(Stored data)

—————

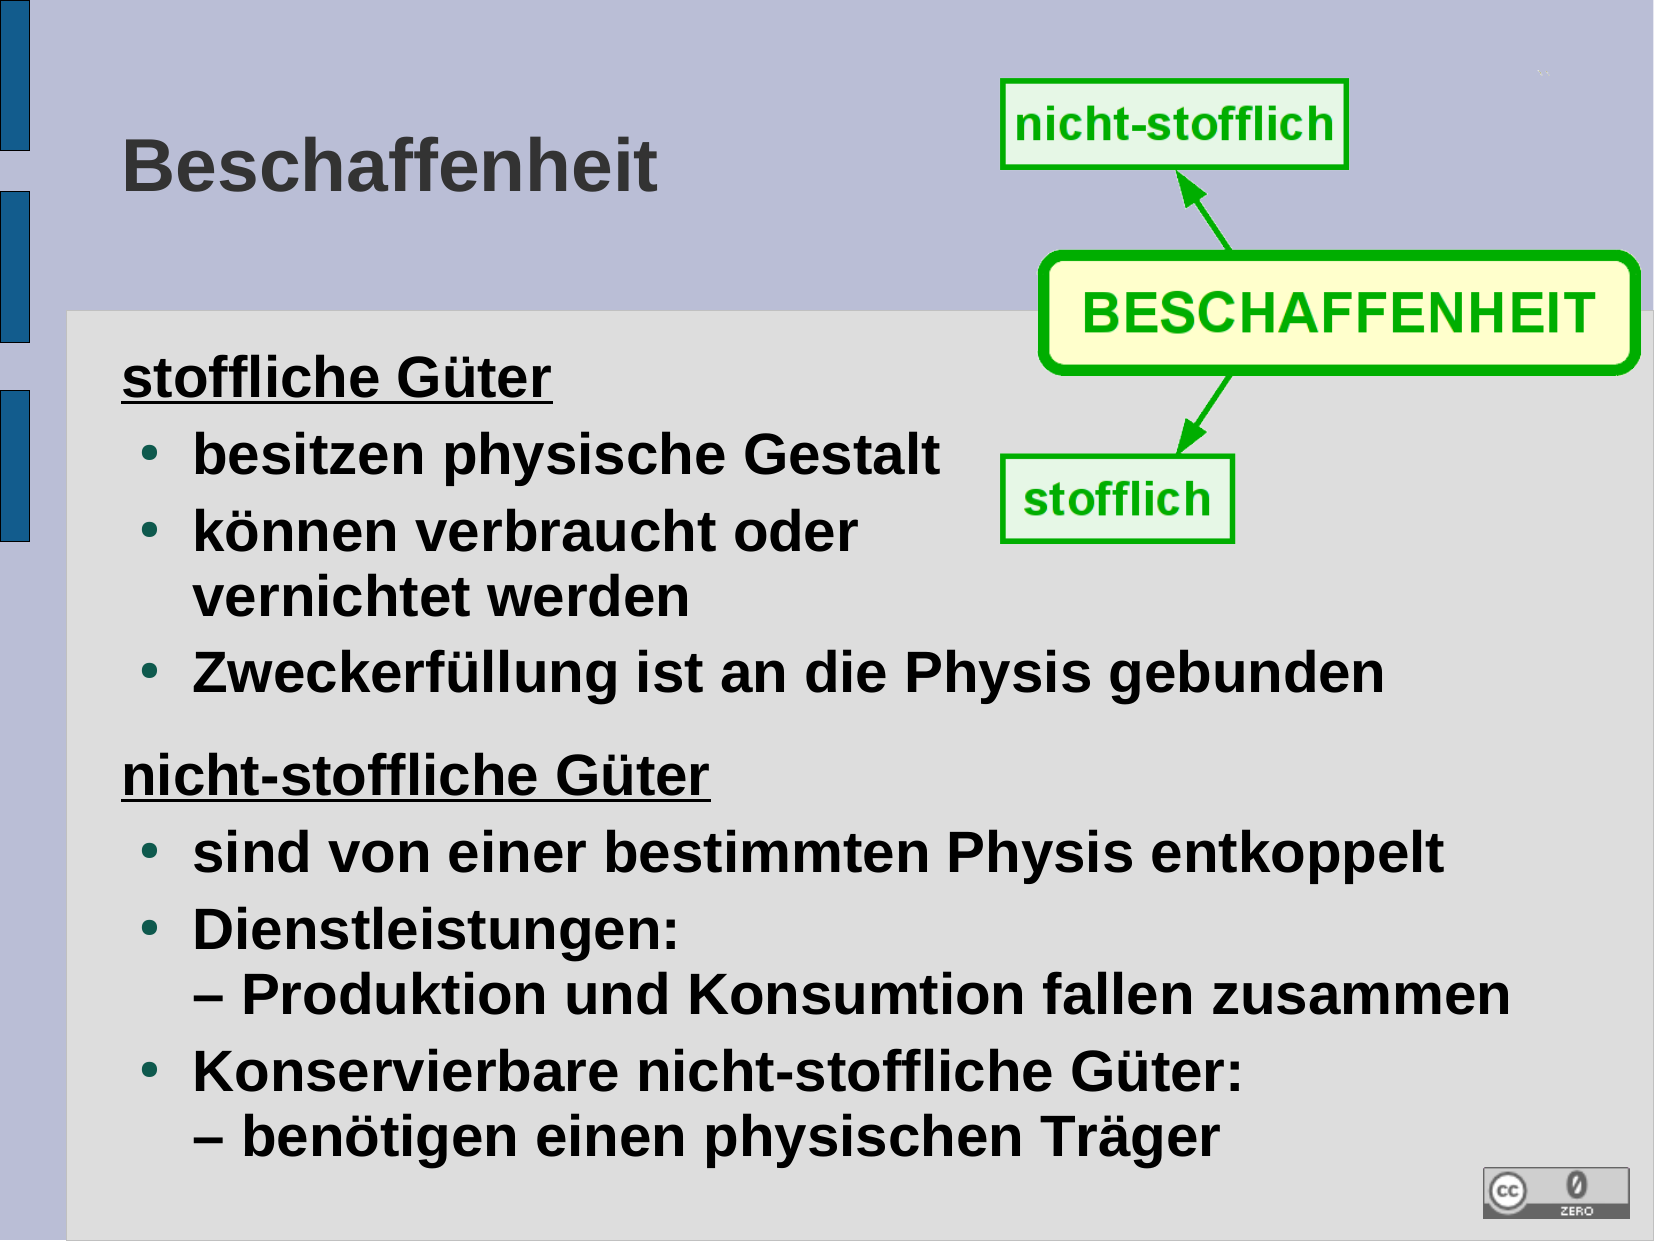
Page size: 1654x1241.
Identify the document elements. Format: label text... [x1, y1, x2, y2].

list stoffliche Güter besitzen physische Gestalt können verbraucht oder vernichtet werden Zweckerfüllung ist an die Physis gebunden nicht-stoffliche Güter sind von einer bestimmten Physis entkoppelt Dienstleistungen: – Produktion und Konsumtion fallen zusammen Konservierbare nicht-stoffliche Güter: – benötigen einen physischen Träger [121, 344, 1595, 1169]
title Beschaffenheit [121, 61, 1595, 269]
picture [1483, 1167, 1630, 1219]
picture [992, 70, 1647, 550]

—————

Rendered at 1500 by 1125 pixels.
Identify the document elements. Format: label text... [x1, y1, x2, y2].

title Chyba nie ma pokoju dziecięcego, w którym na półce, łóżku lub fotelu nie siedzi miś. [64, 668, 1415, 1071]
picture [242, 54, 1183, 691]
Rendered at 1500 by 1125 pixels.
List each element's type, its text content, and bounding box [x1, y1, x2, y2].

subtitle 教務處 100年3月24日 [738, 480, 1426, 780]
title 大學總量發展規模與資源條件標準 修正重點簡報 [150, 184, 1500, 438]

—————

__Work to do__
Edit the stretch from "Page size: 1654x1241." through "picture [1483, 1167, 1630, 1219]", changing "Identify" to "Locate" and keeping everything else unchanged.

__Exercise answer__
Page size: 1654x1241.
Locate the document elements. Format: label text... [x1, y1, x2, y2].

list stoffliche Güter besitzen physische Gestalt können verbraucht oder vernichtet werden Zweckerfüllung ist an die Physis gebunden nicht-stoffliche Güter sind von einer bestimmten Physis entkoppelt Dienstleistungen: – Produktion und Konsumtion fallen zusammen Konservierbare nicht-stoffliche Güter: – benötigen einen physischen Träger [121, 344, 1595, 1169]
title Beschaffenheit [121, 61, 1595, 269]
picture [1483, 1167, 1630, 1219]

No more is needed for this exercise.